Wird es künftig notwendig sein, seine Kunden auch in Bezug auf Gestaltung von Flächen zu beraten?
Das tun wir bereits. Vor allem in der aktuellen Situation haben sich Kunden an uns gewandt, weil sie nicht genau wussten, wie sie die Büroräume am besten corona-konform umgestalten sollten. Dafür haben wir unser Project Solutions-Team, eigene Architekten, die sich um solche Fragen kümmern.

Wie schätzen Sie die Marktentwicklung für das kommende Jahr ein?
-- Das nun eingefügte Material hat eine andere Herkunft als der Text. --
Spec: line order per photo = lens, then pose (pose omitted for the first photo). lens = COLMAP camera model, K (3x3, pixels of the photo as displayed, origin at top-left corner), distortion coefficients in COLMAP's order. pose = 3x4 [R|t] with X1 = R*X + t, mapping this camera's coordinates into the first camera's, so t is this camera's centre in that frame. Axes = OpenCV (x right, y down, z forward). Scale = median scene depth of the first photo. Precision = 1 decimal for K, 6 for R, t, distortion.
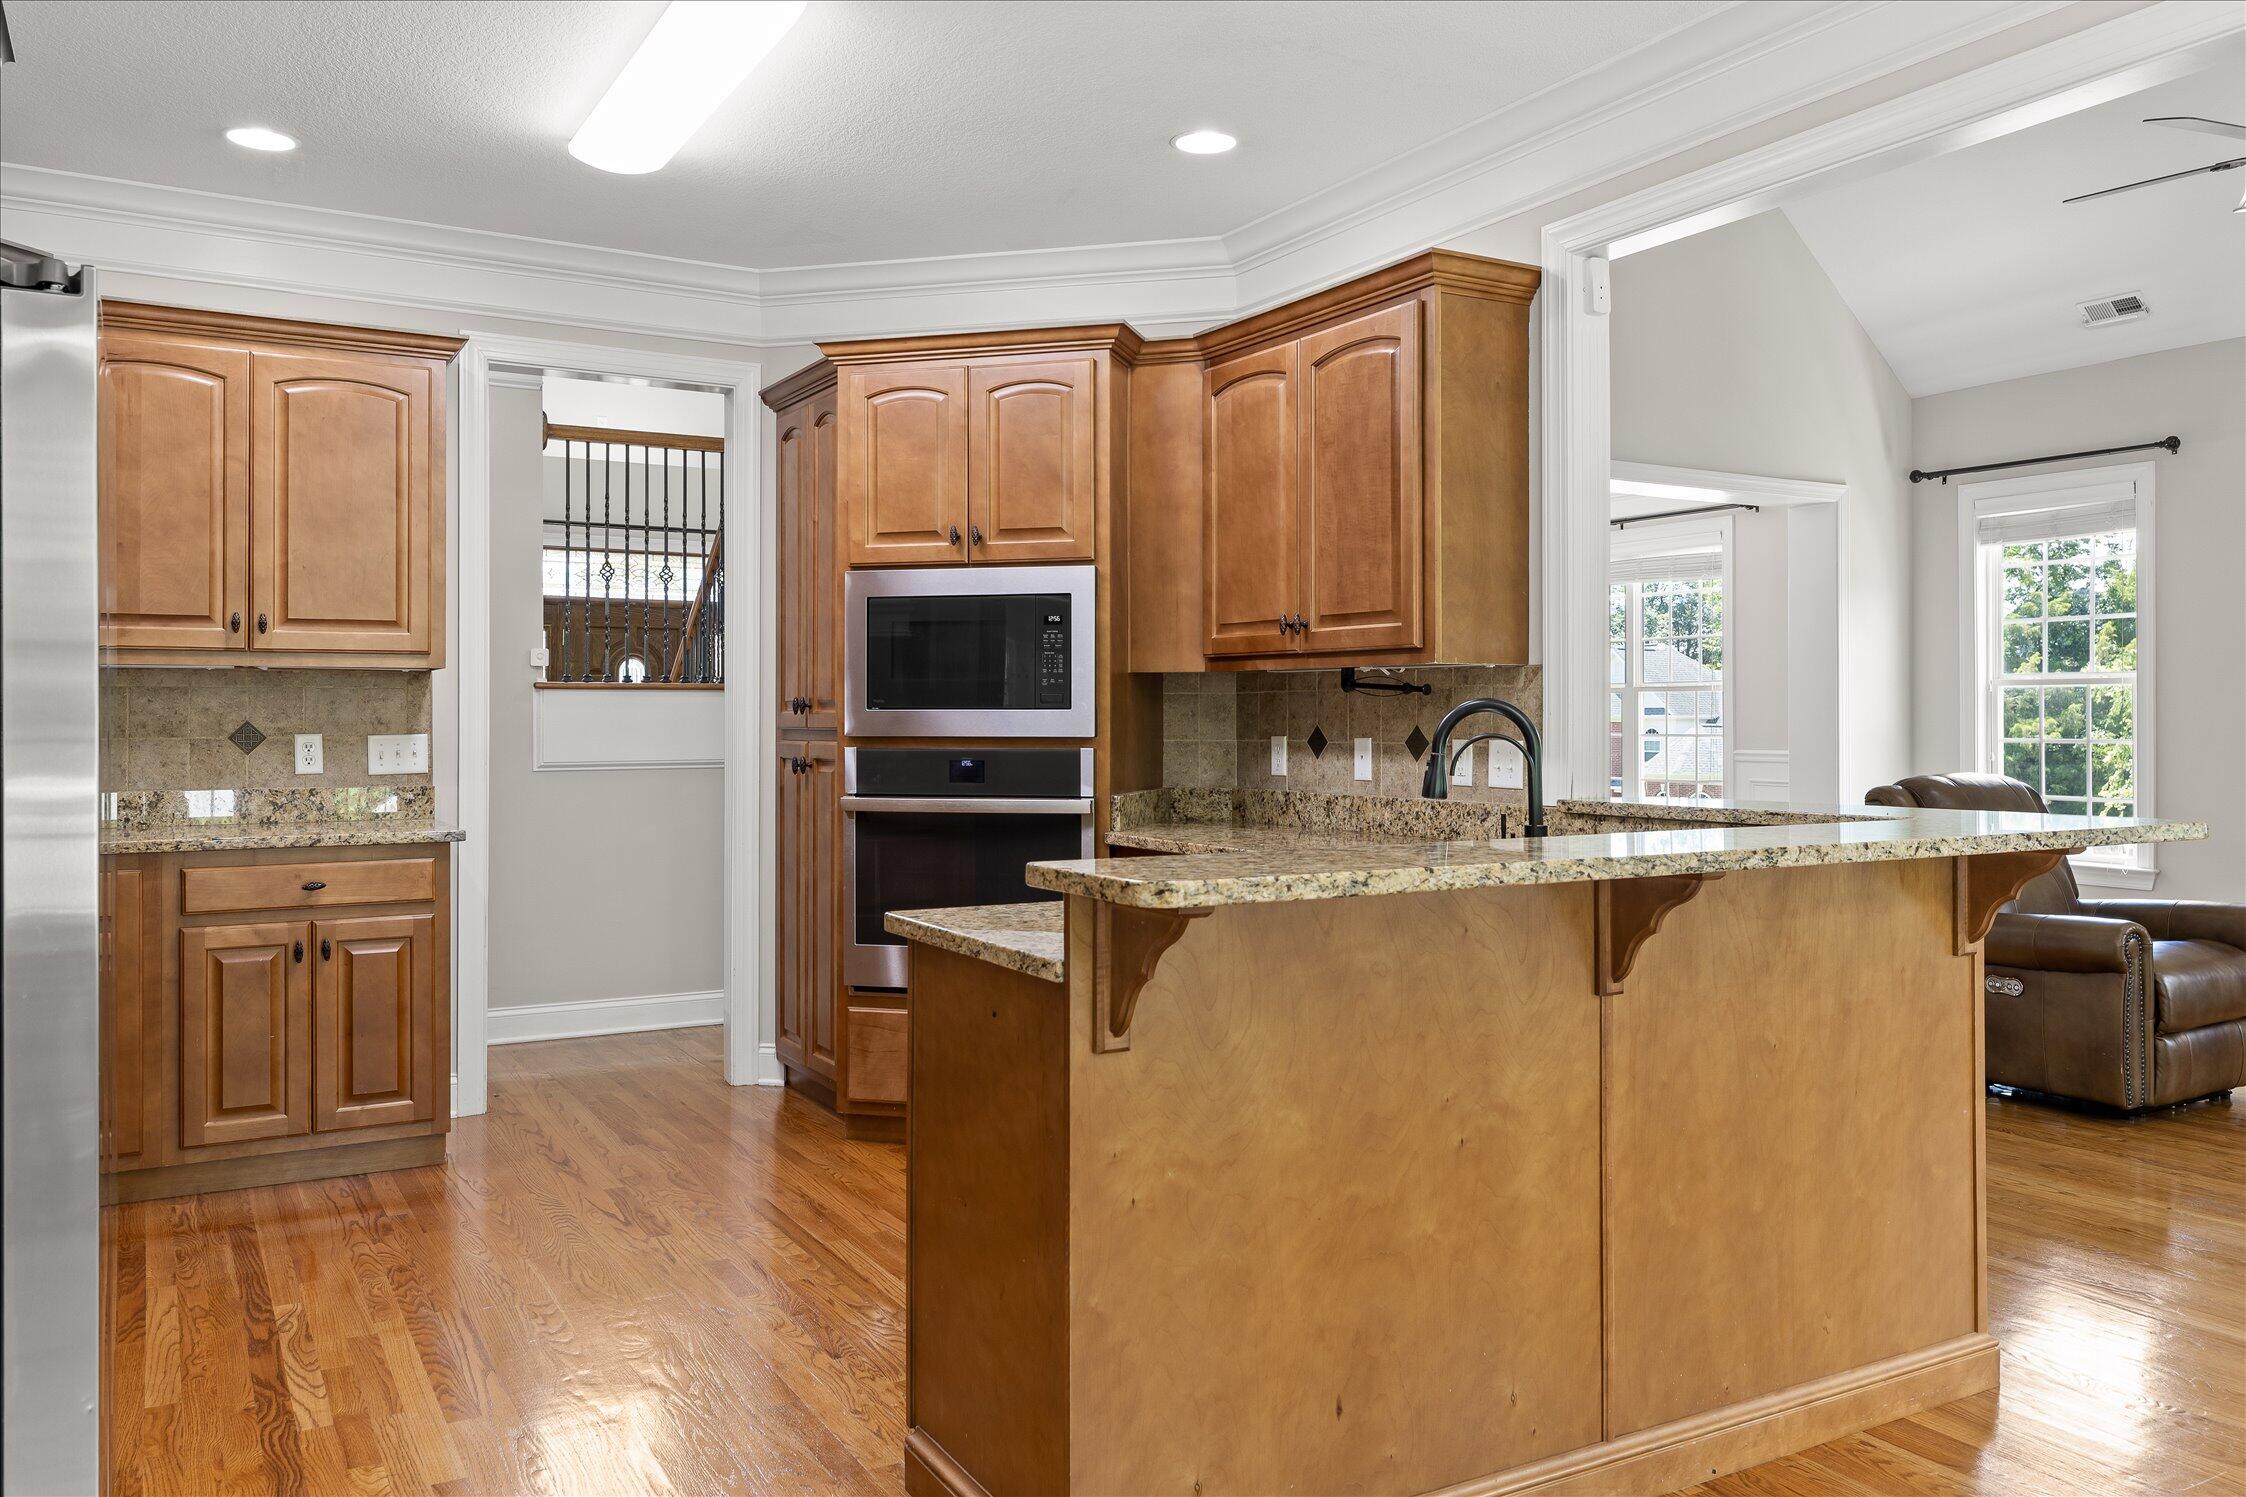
lens RADIAL K [[1672.5, 0, 1126.3], [0, 1672.5, 730.5], [0, 0, 1]] dist [0.004881, -0.003620]
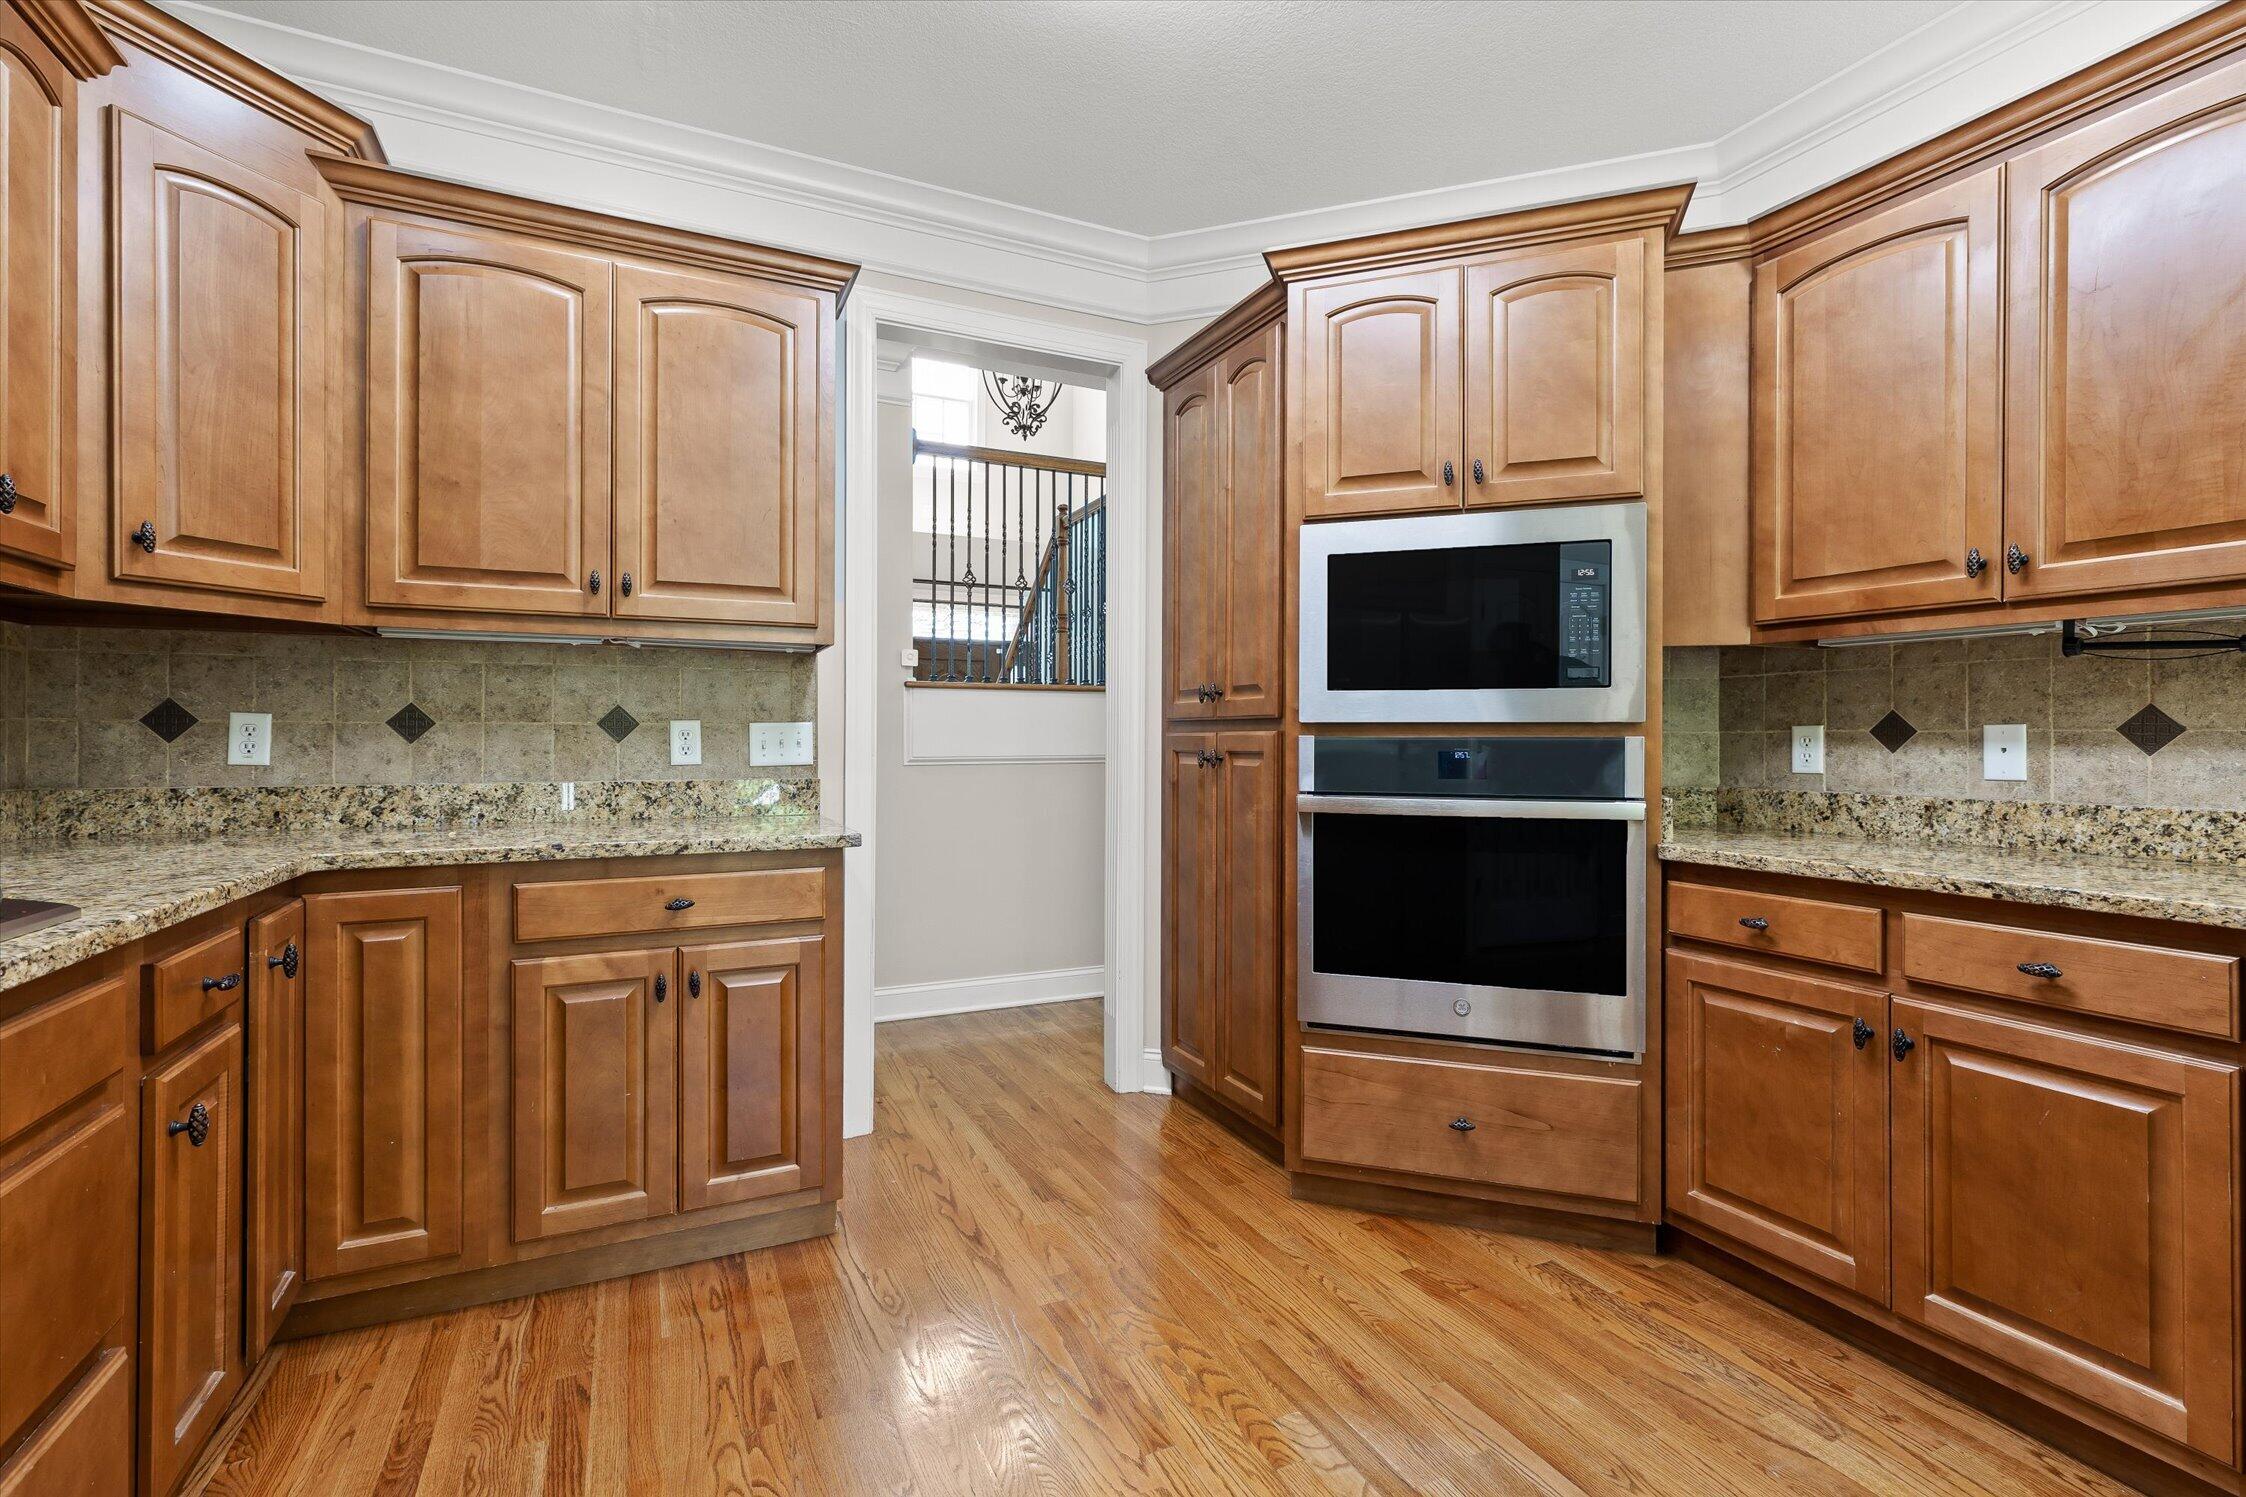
lens RADIAL K [[1012.3, 0, 1119.5], [0, 1012.3, 751.6], [0, 0, 1]] dist [0.001300, 0.000198]
pose [[0.996341, 0.004186, -0.085366, -0.218710], [-0.003700, 0.999976, 0.005858, 0.015412], [0.085388, -0.005521, 0.996332, 0.498535]]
Wir können für das laufende Jahr sagen, dass die Ergebnisse weit unter dem 10-Jahres-Durch­schnitt lagen. In den ersten drei Quartalen verzeichnete Hamburg nur einen Flächenumsatz von 231.000 Quadratmetern, was einem Rückgang von 44 Prozent des Vorjahreszeitraums entspricht. Das vierte Quartal wird an diesem Ergebnis nicht mehr viel ändern. Auf der Angebotsseite ist mit einer leichten Zunahme des Leerstands zu rechnen, wozu vereinzelt auch auf den Markt kommende Untermietflächen beitragen. Und Prognosen für das kommende Jahr sind schlichtweg nicht zu treffen, weil alles davon abhängt, wann der Impfstoff zur Verfügung steht und wie schnell die Bevölkerung geimpft werden kann.

Sobald es so etwas wie »Normalität« gibt, werden auch die Unternehmen wieder mit ihren Planungen weitermachen und ich vermute, es werden viele den Wunsch nach moderneren Büroformen haben.